• **DATA**
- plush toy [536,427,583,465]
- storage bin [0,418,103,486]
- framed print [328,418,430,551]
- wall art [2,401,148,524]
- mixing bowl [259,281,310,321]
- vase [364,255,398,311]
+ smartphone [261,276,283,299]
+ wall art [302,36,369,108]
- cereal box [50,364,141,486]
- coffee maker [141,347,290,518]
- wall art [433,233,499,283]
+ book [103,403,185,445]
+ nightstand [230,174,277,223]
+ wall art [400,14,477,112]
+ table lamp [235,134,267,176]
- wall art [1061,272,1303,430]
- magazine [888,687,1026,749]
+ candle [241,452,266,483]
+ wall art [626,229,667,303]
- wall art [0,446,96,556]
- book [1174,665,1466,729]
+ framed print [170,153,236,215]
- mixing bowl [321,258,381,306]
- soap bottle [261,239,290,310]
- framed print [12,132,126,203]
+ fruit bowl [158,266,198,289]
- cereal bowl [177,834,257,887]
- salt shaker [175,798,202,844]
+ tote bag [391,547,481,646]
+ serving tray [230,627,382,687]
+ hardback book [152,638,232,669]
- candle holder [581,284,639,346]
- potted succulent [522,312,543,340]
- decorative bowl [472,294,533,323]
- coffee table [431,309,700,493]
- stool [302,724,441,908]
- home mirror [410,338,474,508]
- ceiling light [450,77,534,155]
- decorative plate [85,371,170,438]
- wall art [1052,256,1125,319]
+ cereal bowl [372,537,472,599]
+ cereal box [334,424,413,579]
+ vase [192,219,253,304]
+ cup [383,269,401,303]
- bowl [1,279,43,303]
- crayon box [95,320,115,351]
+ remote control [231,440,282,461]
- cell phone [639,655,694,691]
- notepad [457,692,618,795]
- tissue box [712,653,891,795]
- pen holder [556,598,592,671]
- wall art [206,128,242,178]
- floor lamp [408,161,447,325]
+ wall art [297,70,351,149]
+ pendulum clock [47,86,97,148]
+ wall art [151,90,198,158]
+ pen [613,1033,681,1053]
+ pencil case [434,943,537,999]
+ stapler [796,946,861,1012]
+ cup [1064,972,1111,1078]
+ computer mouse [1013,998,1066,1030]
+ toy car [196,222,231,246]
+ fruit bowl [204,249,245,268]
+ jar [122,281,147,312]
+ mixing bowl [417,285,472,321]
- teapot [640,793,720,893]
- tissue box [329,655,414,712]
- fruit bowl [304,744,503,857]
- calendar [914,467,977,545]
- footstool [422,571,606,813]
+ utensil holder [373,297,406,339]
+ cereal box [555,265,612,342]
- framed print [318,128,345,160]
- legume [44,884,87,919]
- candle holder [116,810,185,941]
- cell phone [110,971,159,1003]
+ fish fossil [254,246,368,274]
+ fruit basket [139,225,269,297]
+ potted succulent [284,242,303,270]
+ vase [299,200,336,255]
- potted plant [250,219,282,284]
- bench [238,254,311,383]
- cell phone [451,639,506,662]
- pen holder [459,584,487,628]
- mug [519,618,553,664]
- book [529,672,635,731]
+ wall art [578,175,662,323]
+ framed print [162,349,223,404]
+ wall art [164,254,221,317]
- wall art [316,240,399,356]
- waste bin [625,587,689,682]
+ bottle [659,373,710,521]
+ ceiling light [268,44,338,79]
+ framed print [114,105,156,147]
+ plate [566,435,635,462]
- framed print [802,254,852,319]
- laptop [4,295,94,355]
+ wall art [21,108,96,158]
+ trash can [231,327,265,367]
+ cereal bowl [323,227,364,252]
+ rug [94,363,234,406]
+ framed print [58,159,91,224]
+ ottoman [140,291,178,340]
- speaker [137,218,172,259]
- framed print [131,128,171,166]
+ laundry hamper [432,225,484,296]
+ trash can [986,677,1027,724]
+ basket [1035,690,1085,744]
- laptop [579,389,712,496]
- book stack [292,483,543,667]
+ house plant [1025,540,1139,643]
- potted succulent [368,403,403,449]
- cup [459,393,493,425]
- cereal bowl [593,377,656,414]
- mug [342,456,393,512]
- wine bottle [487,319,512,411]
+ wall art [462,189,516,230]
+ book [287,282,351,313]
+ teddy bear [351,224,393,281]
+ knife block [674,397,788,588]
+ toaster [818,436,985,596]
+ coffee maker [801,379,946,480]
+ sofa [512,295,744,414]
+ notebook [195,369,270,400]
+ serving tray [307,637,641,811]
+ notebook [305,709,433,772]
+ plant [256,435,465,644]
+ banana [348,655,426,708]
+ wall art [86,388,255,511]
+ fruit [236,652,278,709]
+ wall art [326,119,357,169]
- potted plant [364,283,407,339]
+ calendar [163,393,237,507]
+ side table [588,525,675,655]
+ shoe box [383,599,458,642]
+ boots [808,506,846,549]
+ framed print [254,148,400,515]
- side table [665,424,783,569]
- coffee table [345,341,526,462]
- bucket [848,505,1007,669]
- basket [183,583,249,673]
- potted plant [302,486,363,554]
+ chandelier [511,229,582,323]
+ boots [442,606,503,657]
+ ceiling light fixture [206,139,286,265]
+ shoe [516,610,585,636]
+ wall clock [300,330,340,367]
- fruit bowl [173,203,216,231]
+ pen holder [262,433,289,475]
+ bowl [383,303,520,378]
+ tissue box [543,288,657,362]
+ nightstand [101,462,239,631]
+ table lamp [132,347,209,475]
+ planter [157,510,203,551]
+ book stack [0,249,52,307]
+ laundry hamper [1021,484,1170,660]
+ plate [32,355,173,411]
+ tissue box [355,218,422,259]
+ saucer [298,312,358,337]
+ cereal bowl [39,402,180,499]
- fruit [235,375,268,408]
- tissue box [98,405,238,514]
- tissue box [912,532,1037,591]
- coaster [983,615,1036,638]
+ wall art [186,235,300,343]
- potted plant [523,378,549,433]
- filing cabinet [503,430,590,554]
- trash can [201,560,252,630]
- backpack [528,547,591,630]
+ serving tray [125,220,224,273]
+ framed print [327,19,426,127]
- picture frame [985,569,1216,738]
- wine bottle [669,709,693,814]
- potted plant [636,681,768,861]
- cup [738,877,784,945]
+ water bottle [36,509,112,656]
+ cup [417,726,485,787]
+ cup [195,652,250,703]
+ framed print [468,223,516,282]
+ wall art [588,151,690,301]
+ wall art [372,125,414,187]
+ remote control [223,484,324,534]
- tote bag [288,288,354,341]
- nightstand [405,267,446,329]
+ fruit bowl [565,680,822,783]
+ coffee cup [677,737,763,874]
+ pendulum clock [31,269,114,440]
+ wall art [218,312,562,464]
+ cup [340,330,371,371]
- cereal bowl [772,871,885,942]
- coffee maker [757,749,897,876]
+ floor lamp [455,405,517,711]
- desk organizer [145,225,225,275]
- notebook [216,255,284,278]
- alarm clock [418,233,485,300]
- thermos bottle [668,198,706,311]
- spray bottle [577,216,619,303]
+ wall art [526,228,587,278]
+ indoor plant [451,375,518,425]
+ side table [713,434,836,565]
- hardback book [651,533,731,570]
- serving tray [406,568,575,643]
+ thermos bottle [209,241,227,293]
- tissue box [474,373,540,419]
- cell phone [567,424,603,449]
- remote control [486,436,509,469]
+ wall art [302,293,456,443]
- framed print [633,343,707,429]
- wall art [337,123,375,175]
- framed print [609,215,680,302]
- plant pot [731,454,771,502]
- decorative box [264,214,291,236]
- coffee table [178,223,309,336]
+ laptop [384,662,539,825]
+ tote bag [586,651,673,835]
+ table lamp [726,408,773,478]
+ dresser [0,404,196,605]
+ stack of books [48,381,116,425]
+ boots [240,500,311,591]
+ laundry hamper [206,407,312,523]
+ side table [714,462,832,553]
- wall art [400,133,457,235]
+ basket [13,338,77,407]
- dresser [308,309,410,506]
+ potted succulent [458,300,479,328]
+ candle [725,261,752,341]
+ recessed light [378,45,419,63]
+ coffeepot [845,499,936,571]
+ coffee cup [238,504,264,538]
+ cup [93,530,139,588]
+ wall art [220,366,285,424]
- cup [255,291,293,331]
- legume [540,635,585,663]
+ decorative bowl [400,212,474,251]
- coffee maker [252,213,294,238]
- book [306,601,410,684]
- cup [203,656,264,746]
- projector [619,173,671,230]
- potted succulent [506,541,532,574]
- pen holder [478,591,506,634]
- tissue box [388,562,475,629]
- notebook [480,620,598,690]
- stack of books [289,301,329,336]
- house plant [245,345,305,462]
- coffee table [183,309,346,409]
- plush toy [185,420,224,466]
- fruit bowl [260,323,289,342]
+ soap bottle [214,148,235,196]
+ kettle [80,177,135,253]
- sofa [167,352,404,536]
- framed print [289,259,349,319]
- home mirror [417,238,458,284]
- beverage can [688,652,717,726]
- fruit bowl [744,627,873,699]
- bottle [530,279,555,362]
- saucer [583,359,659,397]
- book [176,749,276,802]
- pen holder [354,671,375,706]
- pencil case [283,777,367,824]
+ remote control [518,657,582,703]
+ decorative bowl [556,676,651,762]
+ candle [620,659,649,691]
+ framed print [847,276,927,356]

• **WHAT TO PRODUCE**
Needed here are the exact lines from the start of the material through the line that contains "- candle holder [581,284,639,346]", and no others.

• **SOLUTION FOR THIS PROBLEM**
- plush toy [536,427,583,465]
- storage bin [0,418,103,486]
- framed print [328,418,430,551]
- wall art [2,401,148,524]
- mixing bowl [259,281,310,321]
- vase [364,255,398,311]
+ smartphone [261,276,283,299]
+ wall art [302,36,369,108]
- cereal box [50,364,141,486]
- coffee maker [141,347,290,518]
- wall art [433,233,499,283]
+ book [103,403,185,445]
+ nightstand [230,174,277,223]
+ wall art [400,14,477,112]
+ table lamp [235,134,267,176]
- wall art [1061,272,1303,430]
- magazine [888,687,1026,749]
+ candle [241,452,266,483]
+ wall art [626,229,667,303]
- wall art [0,446,96,556]
- book [1174,665,1466,729]
+ framed print [170,153,236,215]
- mixing bowl [321,258,381,306]
- soap bottle [261,239,290,310]
- framed print [12,132,126,203]
+ fruit bowl [158,266,198,289]
- cereal bowl [177,834,257,887]
- salt shaker [175,798,202,844]
+ tote bag [391,547,481,646]
+ serving tray [230,627,382,687]
+ hardback book [152,638,232,669]
- candle holder [581,284,639,346]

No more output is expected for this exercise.